Una vecchia etichetta


Arrivai al casolare per l’ora di pranzo e lui già sedeva su quella che non era una sedia a dondolo come tante. Non poggiava a terra e non aveva uno schienale che si potesse definire tale. Credo, con tutta franchezza, che quella non fosse nemmeno una sedia. Era in vimini, parsimoniosamente intrecciato a dare l’aspetto di un guscio d’uovo tagliato a mezzo. Da questo a definirla sedia ce ne passava. Per la maggior parte del tempo restava sospesa a mezz’aria nel mezzo della veranda ballonzolando al vento, come solo le spighe di grano cullate dalla mite brezza marina sapevano fare. Si trattava di un oggetto da collezione, non che valesse chissà quanti soldi, questo no, ma faceva parte di quella che mio nonno paterno chiamava la sua collezione. Collezionista. Al vecchiaccio piaceva definirsi così: un collezionista, di sogni e ricordi per giunta. A mio padre la cosa non piaceva e spesso li si sentiva litigare per quel marasma confuso di cianfrusaglie che mio nonno possedeva. Quello che mandava in bestia il mio babbo non erano gli oggetti in se, quanto le storie che su di loro raccontava e che il “vecchio malato”, come lo chiamava lui, spacciava per assolutamente vere: “ Tutte! Tutte storie che questi oggetti celano. Raccontano di sogni e speranze, di avventure e vacanze, di gioie e tragedie! Non pretendo che tu capisca, ma son cose mie e non ti deve interessare l’uso che ne faccio.” Di tutta risposta mio nonno riceveva un inutile discorso sul fatto che io non ero cosa sua e che spettava a mio padre plasmare il mio giovane essere, a lui e a mia madre ovviamente.

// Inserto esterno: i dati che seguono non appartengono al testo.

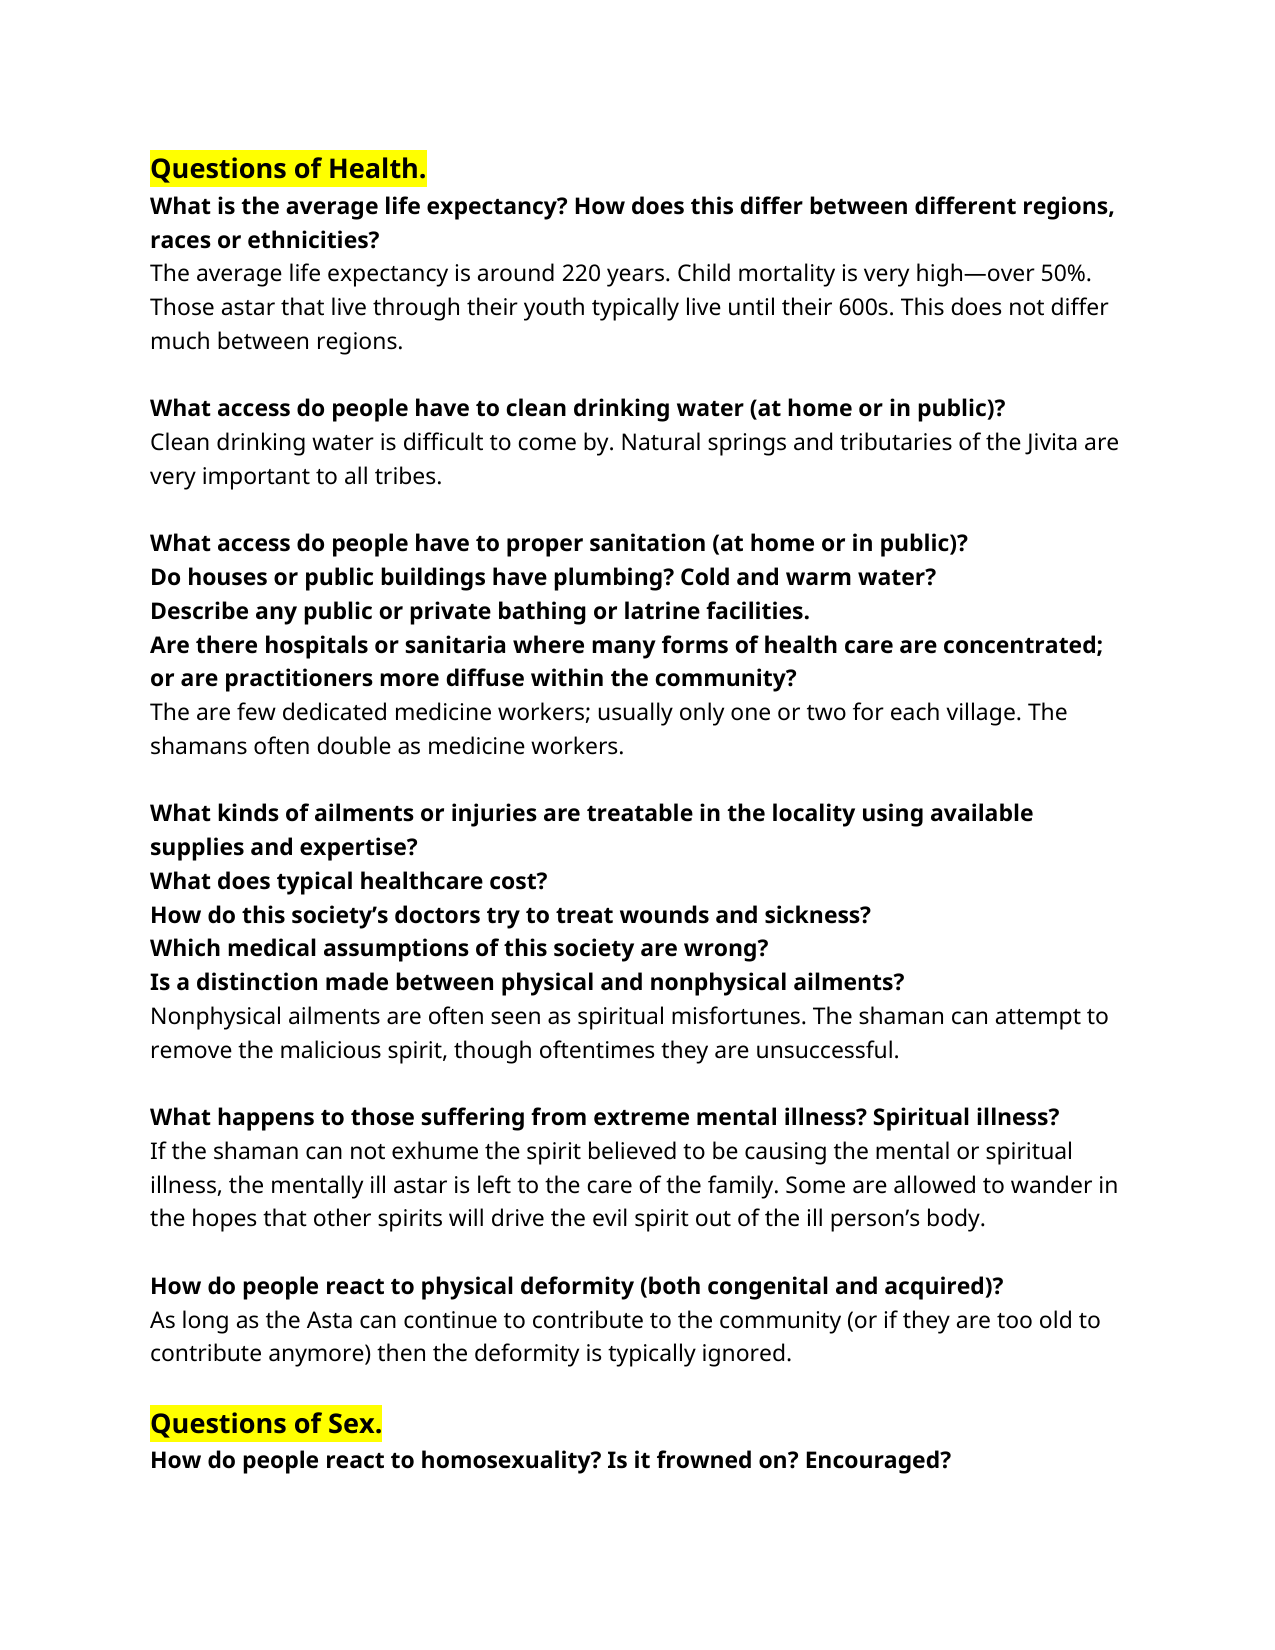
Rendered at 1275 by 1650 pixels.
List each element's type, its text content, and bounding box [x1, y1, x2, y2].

text What is the average life expectancy? How does this differ between different regions, races or ethnicities? [150, 190, 1125, 255]
text If the shaman can not exhume the spirit believed to be causing the mental or spiritual illness, the mentally ill astar is left to the care of the family. Some are allowed to wander in the hopes that other spirits will drive the evil spirit out of the ill person’s body. [150, 1135, 1125, 1233]
text How do people react to physical deformity (both congenital and acquired)? As long as the Asta can continue to contribute to the community (or if they are too old to contribute anymore) then the deformity is typically ignored. [150, 1236, 1125, 1368]
text The average life expectancy is around 220 years. Child mortality is very high—over 50%. Those astar that live through their youth typically live until their 600s. This does not differ much between regions. [150, 257, 1125, 390]
text Questions of Sex. How do people react to homosexuality? Is it frowned on? Encouraged? [150, 1405, 1125, 1475]
text What access do people have to proper sanitation (at home or in public)? Do houses or public buildings have plumbing? Cold and warm water? Describe any public or private bathing or latrine facilities. Are there hospitals or sanitaria where many forms of health care are concentrated; or are practitioners more diffuse within the community? [150, 527, 1125, 693]
text What access do people have to clean drinking water (at home or in public)? Clean drinking water is difficult to come by. Natural springs and tributaries of the Jivita are very important to all tribes. [150, 392, 1125, 491]
text What kinds of ailments or injuries are treatable in the locality using available supplies and expertise? What does typical healthcare cost? How do this society’s doctors try to treat wounds and sickness? Which medical assumptions of this society are wrong? Is a distinction made between physical and nonphysical ailments? [150, 763, 1125, 997]
text Nonphysical ailments are often seen as spiritual misfortunes. The shaman can attempt to remove the malicious spirit, though oftentimes they are unsuccessful. [150, 1000, 1125, 1065]
text What happens to those suffering from extreme mental illness? Spiritual illness? [150, 1067, 1125, 1132]
text Questions of Health. [150, 150, 1125, 187]
text The are few dedicated medicine workers; usually only one or two for each village. The shamans often double as medicine workers. [150, 696, 1125, 761]
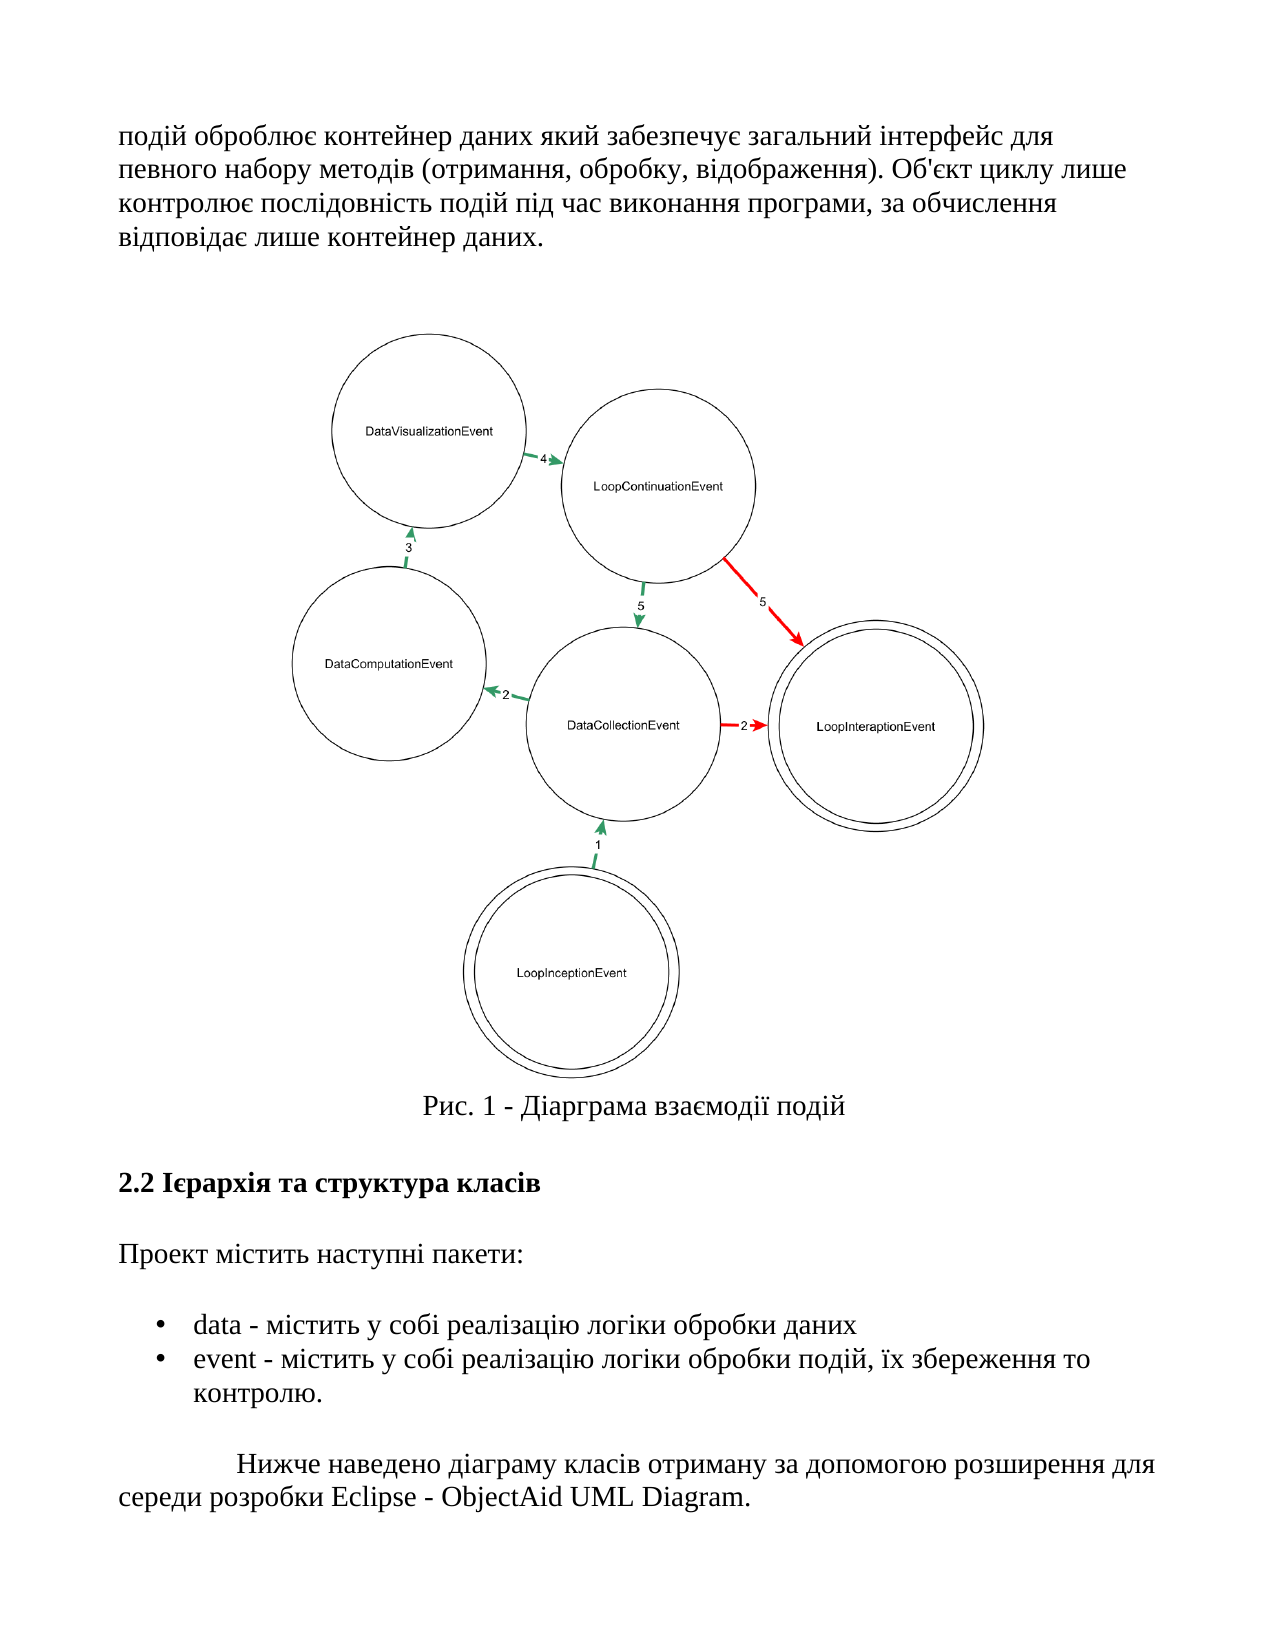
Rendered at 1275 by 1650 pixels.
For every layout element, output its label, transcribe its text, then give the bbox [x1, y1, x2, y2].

text Нижче наведено діаграму класів отриману за допомогою розширення для середи розробки Eclipse - ObjectAid UML Diagram. [118, 1446, 1157, 1513]
text Рис. 1 - Діарграма взаємодії подій [118, 342, 1157, 1122]
list event - містить у собі реалізацію логіки обробки подій, їх збереження то контролю. [156, 1341, 1157, 1408]
text подій оброблює контейнер даних який забезпечує загальний інтерфейс для певного набору методів (отримання, обробку, відображення). Об'єкт циклу лише контролює послідовність подій під час виконання програми, за обчислення відповідає лише контейнер даних. [118, 118, 1157, 252]
picture [281, 323, 994, 1089]
text Проект містить наступні пакети: [118, 1236, 1157, 1270]
text 2.2 Ієрархія та структура класів [118, 1165, 1157, 1199]
list data - містить у собі реалізацію логіки обробки даних [156, 1307, 1157, 1341]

martedì, dicembre 01, 2009

Ispettore?

Mi svegliai leggero come una piuma. 
Mi sembrò di aleggiare nell’aria sospinto da correnti sinuose di sospiri angelici. C’era la pace intorno al mio corpo. Era la tranquillità che mi avvolgeva. Fu come se la mia anima si fosse staccata dal corpo. Leggero. Fluttuai tra le lenzuola candide e mentre volavo inspirai profondamente l’aria fresca delle prime ore del mattino che facendo danzare le tende vorticava nella stanza e mi rincuorava di belle sensazioni e di orgasmi sequenziali dal piacere infinito.
“Ma cosa?!” dissi mentre con la mano spostai le lenzuola che mi coccolavano. 
Piacevole fino a quando non presi coscienza di quello che con tanto stupore andai a toccare. Una sostanza densa, a tratti grumosa e viscosa. Piuttosto appiccicaticcia che incollava le dita tra di loro e queste alle lenzuola. Estrassi la mano da sotto le lenzuola, mentre il mio aleggiare fluttuoso si tramutò in angosciante stasi, fermo immobile a mezz’aria. Lo stomaco fece per chiudersi e l’ombra di un peso si posizionò sopra le mie membra. 
“Cosa diavolo...” Quando i miei occhi incrociarono le dita quello che videro non fu il rosa carnale della pelle, ma il rosso acceso del sangue umano.